··· TEXTE EXTRAIT
Le discours sur l’état de la nation (SONA) est un événement important pour tout pays, car il sert plusieurs objectifs clés qui contribuent au processus démocratique et à la gouvernance. Lorsqu’il fait l’objet d’une recherche appropriée, il apporte les éléments suivants ;
- Transparence et responsabilité – Le président a la possibilité d’informer l’ensemble du pays sur l’état de la nation. En outre, il fournit aux citoyens les informations nécessaires pour demander des comptes au gouvernement.
- Communication des priorités du gouvernement – le discours est une plateforme permettant au président de présenter les priorités et les projets du gouvernement, en établissant le programme de l’année à venir.
- Renforcement de la démocratie – la SONA est pratiquée dans de nombreuses démocraties. Elle renforce le processus démocratique en garantissant que le président et son administration sont responsables devant le peuple par l’intermédiaire des représentants élus au Parlement. Elle renforce également le rôle de contrôle du Parlement dans le processus démocratique et consolide les freins et contrepoids nécessaires.
- Engagement international – au Ghana, comme dans d’autres États démocratiques, la SONA est également un point clé de la communication de la politique gouvernementale aux gouvernements étrangers, aux investisseurs et aux organisations internationales. C’est l’une des raisons pour lesquelles la communauté diplomatique est invitée à assister à l’événement.
- Propositions politiques et orientation – la SONA est également l’occasion de mettre en évidence l’identification par le gouvernement des principaux défis auxquels le pays est confronté, ainsi que les solutions proposées qui devraient être mises en œuvre pour relever ces défis.
En résumé, le discours sur l’état de la nation est un outil essentiel de la gouvernance et de la démocratie, car il favorise la communication directe entre le chef du gouvernement et les citoyens, dans le cadre du contrat social et d’une exigence constitutionnelle au Ghana. Il est inscrit dans l’article 67 de la Constitution du Ghana (1992) comme suit :
Article 67 : Discours du Président devant le Parlement
- « Au début de chaque session du Parlement et avant la dissolution de celui-ci, le Président délivre un message sur l’état de la nation.
······
CONSIGNES —
1/ Modifiez la partie des enregistrements qui commence à la ligne contenant « List all objects visible » et se termine par celle contenant « road: (451, 481) » : remplacez « road » par « path » sans rien changer d'autre. Laissez les images de côté dans la réponse.
2/ Reprenez le texte sur le discours sur l'état de la nation à partir de l'endroit où il s'arrête.
··· EXTRAITS DE DONNÉES
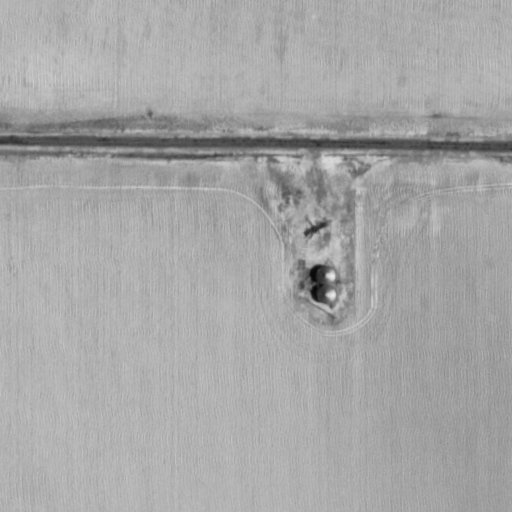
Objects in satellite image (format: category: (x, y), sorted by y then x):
road: (256, 143)
building: (327, 282)
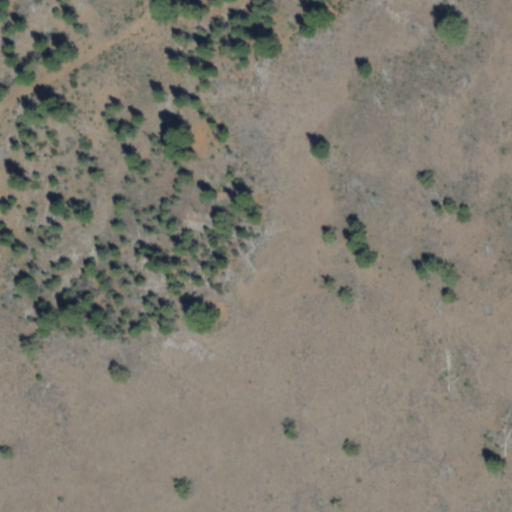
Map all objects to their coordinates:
road: (84, 59)
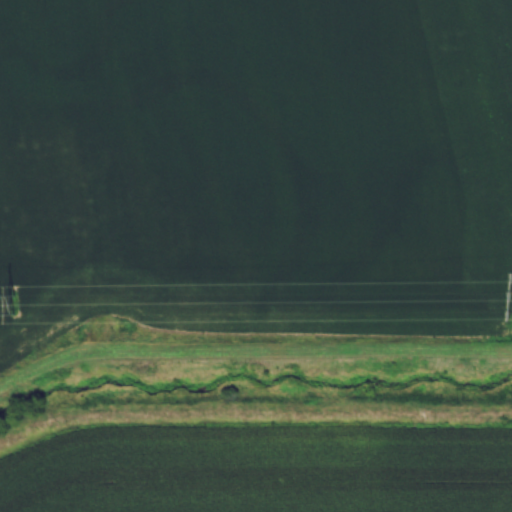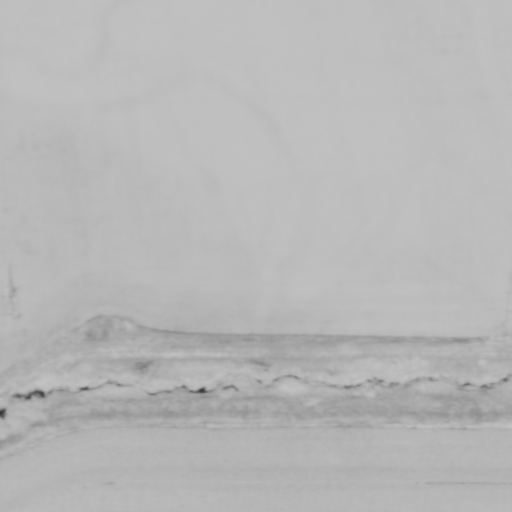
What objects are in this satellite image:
power tower: (18, 305)
road: (253, 349)
power tower: (474, 362)
power tower: (91, 363)
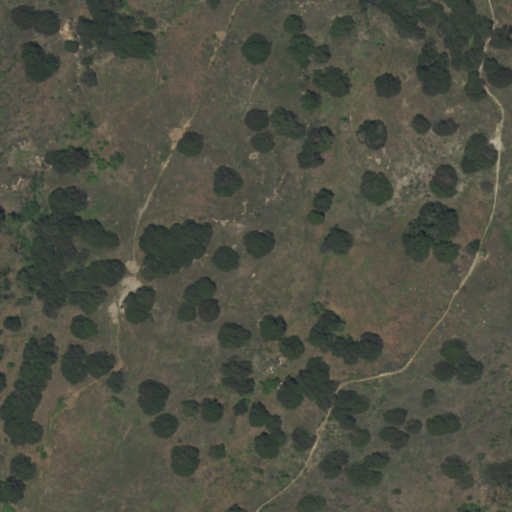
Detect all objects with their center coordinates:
road: (443, 291)
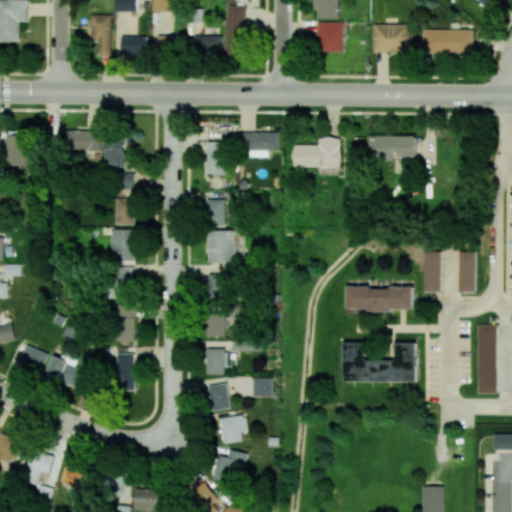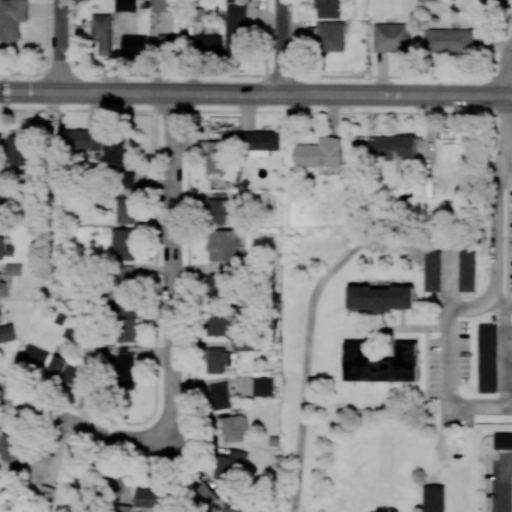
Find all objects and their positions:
building: (491, 3)
building: (125, 5)
building: (161, 5)
building: (326, 8)
building: (12, 19)
building: (235, 29)
building: (102, 32)
building: (330, 36)
building: (391, 37)
building: (448, 40)
building: (170, 42)
building: (133, 45)
building: (208, 45)
road: (61, 46)
road: (284, 47)
road: (258, 74)
road: (509, 74)
road: (5, 89)
traffic signals: (5, 92)
road: (255, 93)
road: (255, 111)
building: (84, 139)
building: (260, 142)
building: (390, 146)
building: (20, 147)
building: (0, 149)
building: (116, 153)
building: (318, 153)
building: (216, 157)
building: (126, 179)
building: (1, 200)
building: (125, 211)
building: (216, 211)
road: (505, 240)
building: (124, 243)
building: (221, 245)
building: (1, 247)
road: (173, 266)
building: (12, 269)
building: (432, 270)
building: (467, 271)
building: (122, 281)
building: (215, 285)
building: (3, 288)
building: (380, 297)
building: (0, 314)
building: (125, 322)
building: (216, 324)
road: (445, 325)
building: (7, 332)
building: (247, 345)
building: (33, 357)
building: (487, 358)
building: (216, 360)
building: (380, 363)
building: (66, 371)
building: (125, 371)
building: (262, 386)
building: (219, 396)
building: (233, 427)
road: (83, 428)
building: (9, 447)
building: (227, 464)
building: (42, 470)
building: (74, 475)
road: (505, 483)
building: (116, 490)
building: (208, 497)
building: (433, 498)
building: (149, 499)
building: (235, 508)
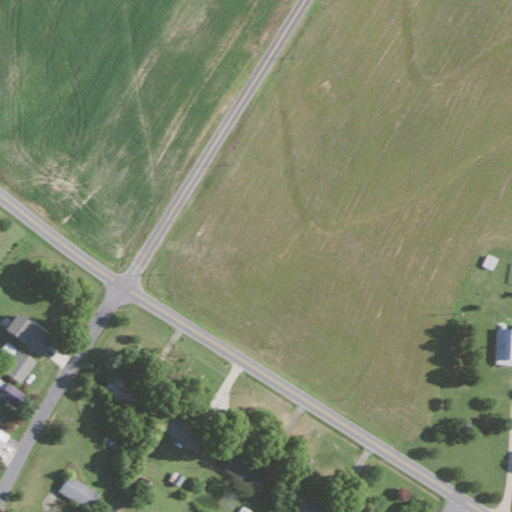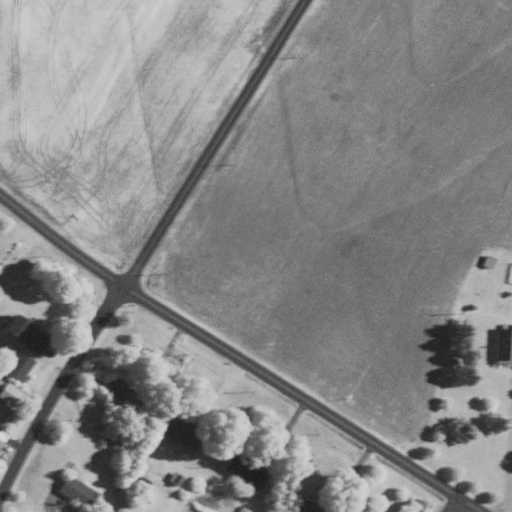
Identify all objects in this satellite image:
road: (210, 142)
building: (22, 331)
building: (23, 331)
building: (501, 344)
road: (236, 356)
building: (13, 360)
road: (57, 385)
building: (112, 387)
building: (118, 391)
building: (176, 427)
building: (240, 469)
road: (508, 474)
building: (141, 481)
building: (72, 489)
road: (451, 504)
building: (303, 506)
building: (116, 511)
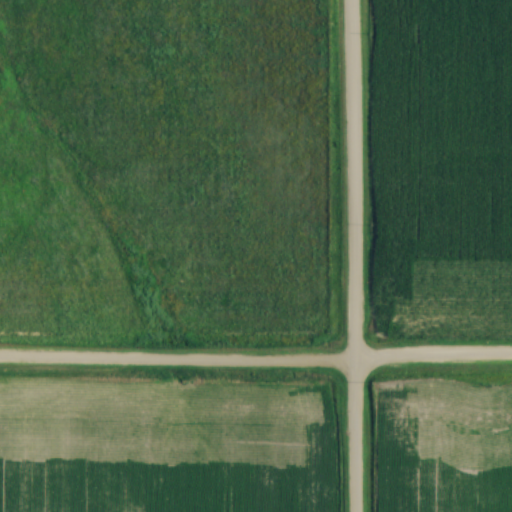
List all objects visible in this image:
road: (349, 255)
road: (255, 363)
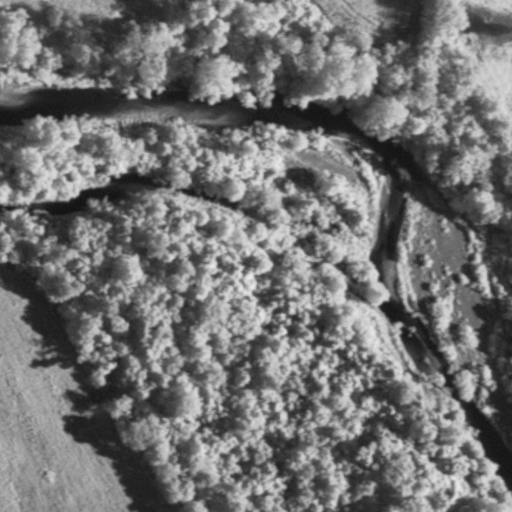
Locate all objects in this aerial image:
river: (317, 195)
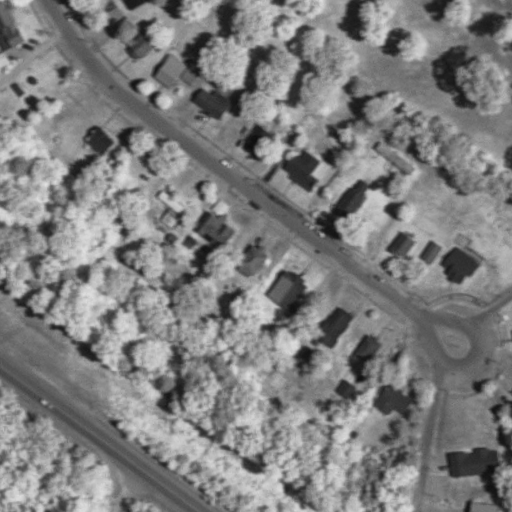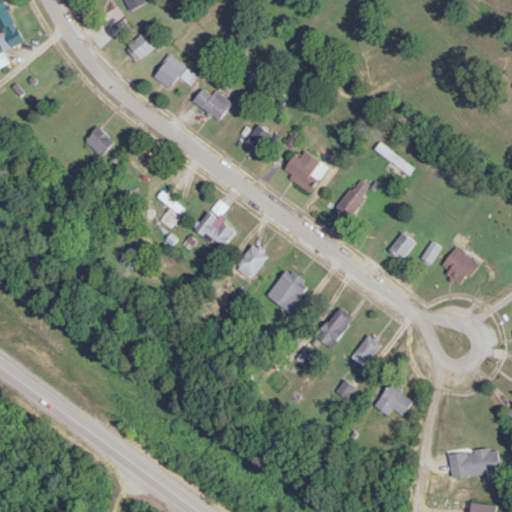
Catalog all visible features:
building: (7, 33)
building: (142, 45)
road: (33, 56)
building: (173, 73)
building: (213, 103)
building: (257, 139)
building: (101, 142)
building: (395, 161)
building: (303, 166)
road: (242, 186)
building: (354, 197)
building: (216, 225)
building: (403, 244)
building: (432, 252)
building: (253, 259)
building: (459, 266)
building: (288, 289)
road: (492, 308)
building: (335, 326)
road: (432, 345)
building: (367, 348)
building: (346, 389)
building: (396, 401)
road: (431, 409)
building: (511, 414)
road: (98, 439)
building: (476, 462)
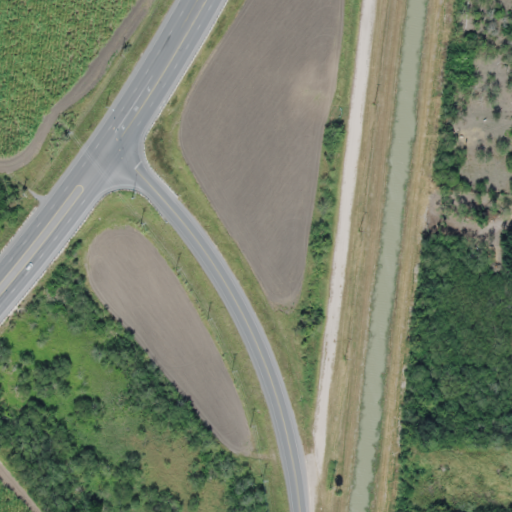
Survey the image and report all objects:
road: (105, 150)
road: (237, 309)
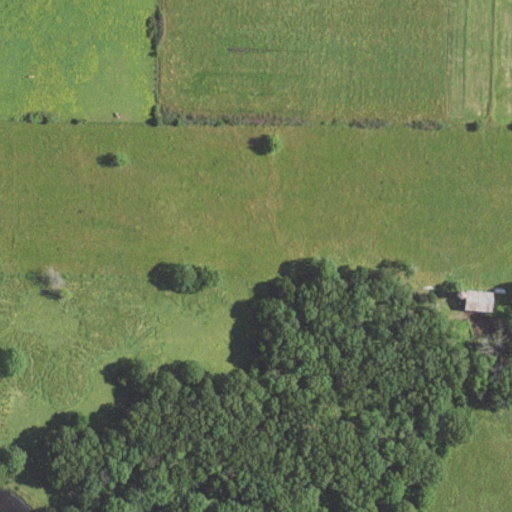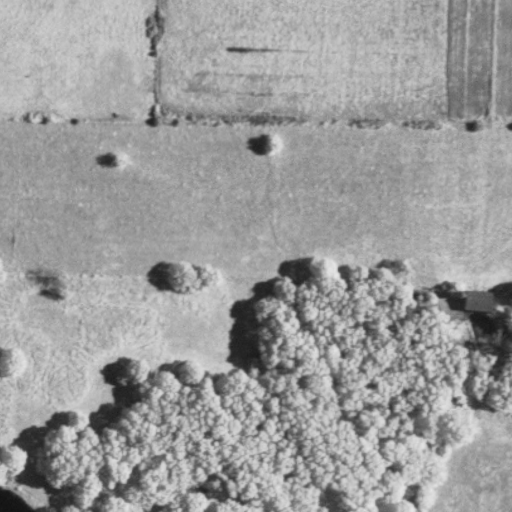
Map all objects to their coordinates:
road: (455, 393)
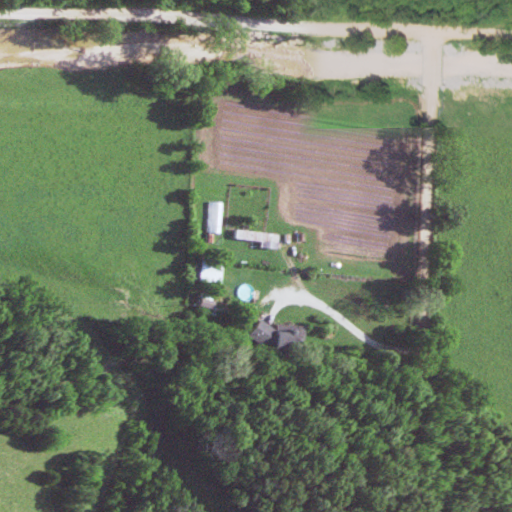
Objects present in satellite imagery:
road: (255, 25)
road: (433, 37)
road: (433, 63)
building: (248, 238)
road: (422, 286)
road: (345, 326)
building: (272, 336)
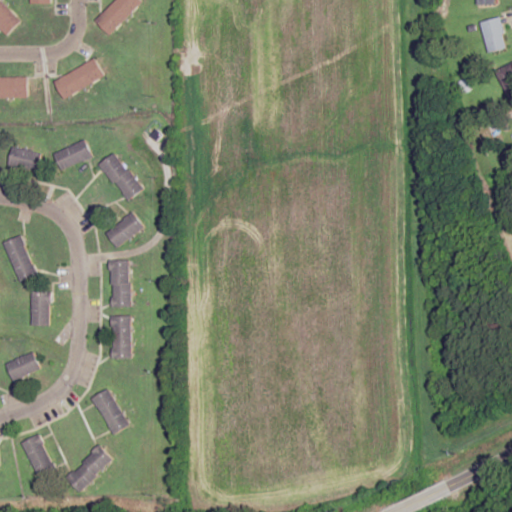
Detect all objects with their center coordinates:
building: (40, 2)
building: (485, 2)
building: (117, 14)
building: (7, 19)
building: (493, 35)
road: (57, 50)
building: (79, 79)
building: (14, 87)
building: (74, 155)
building: (25, 159)
building: (121, 176)
building: (125, 230)
building: (20, 259)
building: (120, 283)
road: (76, 305)
building: (40, 307)
building: (121, 337)
building: (22, 366)
building: (109, 412)
building: (38, 456)
building: (89, 468)
road: (451, 481)
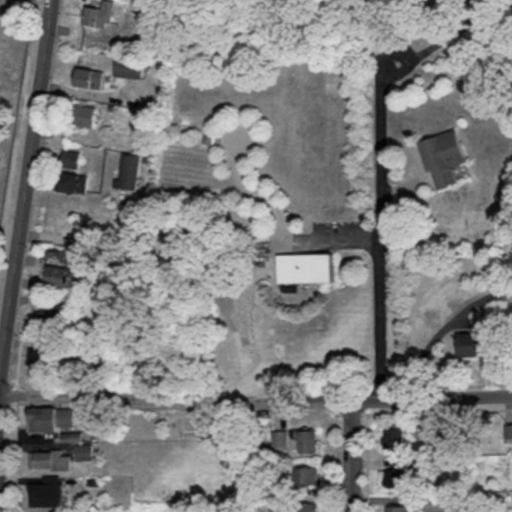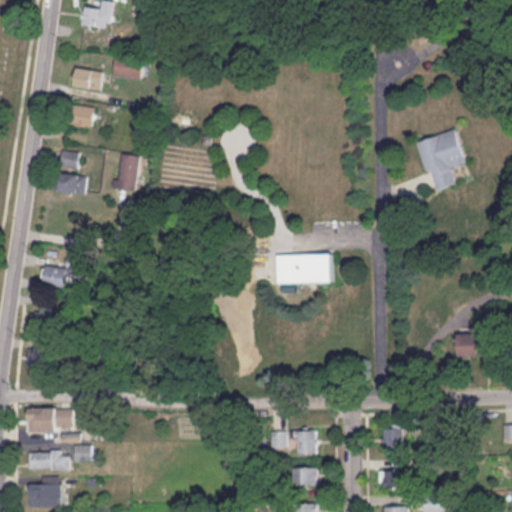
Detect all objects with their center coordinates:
building: (99, 14)
building: (129, 65)
park: (11, 73)
building: (89, 77)
building: (84, 114)
road: (18, 122)
building: (443, 157)
building: (71, 158)
building: (129, 169)
road: (25, 178)
building: (73, 181)
road: (379, 225)
building: (306, 266)
building: (57, 274)
road: (25, 299)
road: (20, 342)
building: (471, 343)
building: (40, 356)
road: (255, 396)
road: (436, 408)
road: (350, 413)
building: (52, 417)
building: (280, 437)
building: (393, 438)
building: (308, 440)
road: (16, 448)
building: (85, 450)
road: (352, 455)
building: (51, 458)
road: (337, 461)
road: (367, 462)
building: (307, 474)
building: (394, 477)
building: (48, 490)
building: (436, 504)
building: (397, 508)
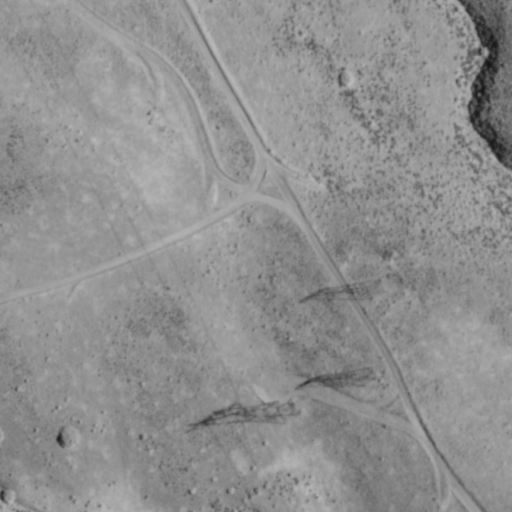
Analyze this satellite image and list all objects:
road: (229, 91)
road: (156, 233)
road: (340, 280)
power tower: (399, 287)
power tower: (381, 376)
power tower: (307, 410)
road: (446, 467)
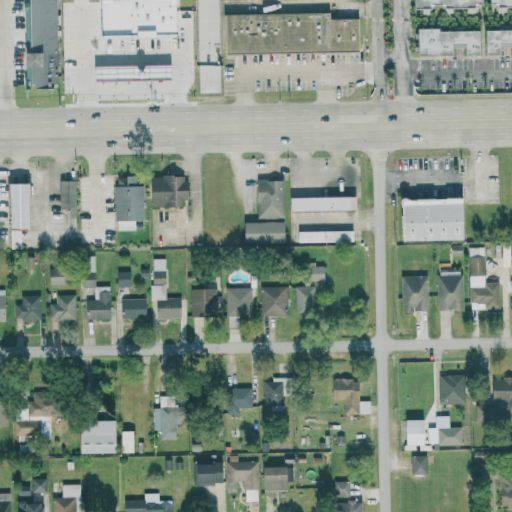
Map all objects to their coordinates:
building: (498, 2)
building: (443, 3)
building: (132, 17)
building: (285, 32)
road: (400, 37)
building: (495, 39)
building: (443, 41)
building: (37, 44)
road: (3, 46)
road: (378, 54)
road: (163, 57)
road: (3, 60)
road: (390, 60)
road: (6, 66)
road: (286, 71)
road: (468, 74)
road: (412, 75)
road: (401, 93)
road: (327, 98)
road: (389, 115)
road: (255, 127)
road: (10, 167)
road: (39, 175)
road: (455, 178)
road: (95, 182)
building: (165, 191)
building: (65, 196)
road: (196, 197)
building: (267, 198)
road: (40, 203)
building: (126, 203)
building: (319, 203)
building: (14, 205)
building: (426, 219)
building: (260, 231)
building: (322, 235)
building: (13, 238)
building: (85, 270)
building: (313, 271)
building: (53, 275)
building: (121, 278)
building: (479, 283)
building: (509, 285)
building: (447, 291)
building: (160, 292)
building: (411, 292)
building: (302, 298)
building: (272, 300)
building: (201, 302)
building: (97, 303)
building: (1, 304)
building: (236, 304)
building: (61, 306)
building: (26, 307)
building: (130, 308)
road: (380, 318)
road: (256, 345)
building: (449, 388)
building: (501, 390)
building: (271, 394)
building: (347, 395)
building: (236, 398)
building: (34, 416)
building: (163, 421)
building: (410, 426)
building: (441, 431)
building: (94, 436)
building: (124, 441)
building: (415, 464)
building: (205, 473)
building: (243, 476)
building: (272, 477)
building: (499, 481)
building: (36, 484)
building: (339, 488)
building: (4, 501)
building: (61, 504)
building: (145, 504)
building: (29, 506)
building: (344, 506)
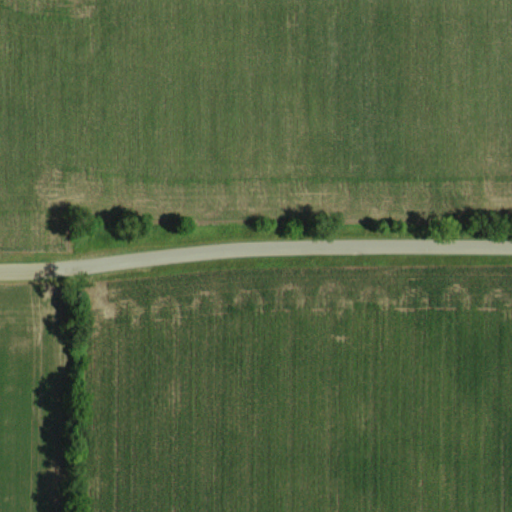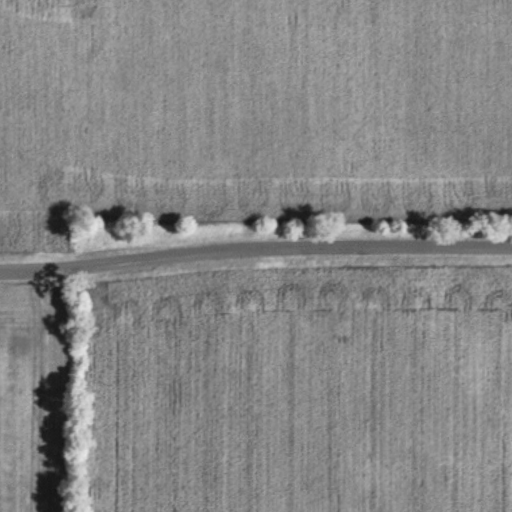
······
EXERCICES CORRIGÉS —
1/
List all objects visible in this image:
path: (349, 255)
path: (255, 363)
Locate all objects in this aerial image:
river: (317, 195)
Catalog all visible features:
building: (7, 33)
building: (142, 45)
path: (33, 56)
building: (173, 73)
building: (213, 103)
building: (257, 139)
building: (101, 142)
building: (395, 161)
building: (303, 166)
path: (242, 186)
building: (354, 197)
building: (216, 225)
building: (403, 244)
building: (432, 252)
building: (253, 259)
building: (459, 266)
building: (288, 289)
path: (492, 308)
building: (335, 326)
path: (432, 345)
building: (367, 348)
building: (346, 389)
building: (396, 401)
path: (431, 409)
building: (511, 414)
path: (98, 439)
building: (476, 462)
Survey the image and report all objects:
path: (105, 150)
path: (237, 309)
Map all objects to their coordinates:
path: (455, 393)
Objects present in satellite imagery:
path: (255, 25)
path: (433, 37)
path: (433, 63)
building: (248, 238)
path: (422, 286)
path: (345, 326)
building: (272, 336)
Detect all objects with their center coordinates:
building: (40, 2)
building: (485, 2)
building: (117, 14)
building: (7, 19)
building: (493, 35)
path: (57, 50)
building: (79, 79)
building: (14, 87)
building: (74, 155)
building: (25, 159)
building: (121, 176)
building: (125, 230)
building: (20, 259)
building: (120, 283)
path: (76, 305)
building: (40, 307)
building: (121, 337)
building: (22, 366)
building: (109, 412)
building: (38, 456)
building: (89, 468)
path: (451, 481)

2/
- « Le message visé au paragraphe 1 est délivré sous la forme d’une adresse au Parlement et cette adresse est lue au Parlement.
Bien que cette clause ne fournisse pas de détails sur ce qui est attendu dans le SONA, la convention sur l’état de la nation dans le monde entier couvre les questions soulevées ci-dessus. La présentation de S.E. le Président John Dramani Mahama au Parlement le27 février 2025 a largement respecté tous les principes d’un SONA.
Dans son discours à la nation, le président a abordé un certain nombre de questions nationales essentielles qu’il a présentées comme des défis majeurs auxquels le pays est confronté :
Inflation – Sur la question de l’inflation, le président a indiqué que même si l’objectif était de 18 % pour l’année se terminant en 2024, le taux réel s’est élevé à 23,8 %. Il a ajouté que ce taux dépassait largement le seuil fixé par le FMI. Cela a affecté le cedi ghanéen, entraînant une perte de 19 % de sa valeur par rapport au dollar en 2024, en plus d’une perte de 27,8 % en 2023.
Dette du Ghana – Sur la question de la dette nationale, il a indiqué que le Ghana est « criblé de dettes vertigineuses et de signes flagrants d’une mauvaise gestion presque délibérée et, dans certains cas, criminelle de nos ressources », soulignant que « même les contraintes d’un programme du FMI n’ont pas suffi aux précédents responsables économiques pour faire preuve de prudence dans la gestion de nos finances ». Ces pertes se reflètent dans les soldes négatifs des comptes des principales institutions publiques qui jouent un rôle essentiel dans l’économie nationale.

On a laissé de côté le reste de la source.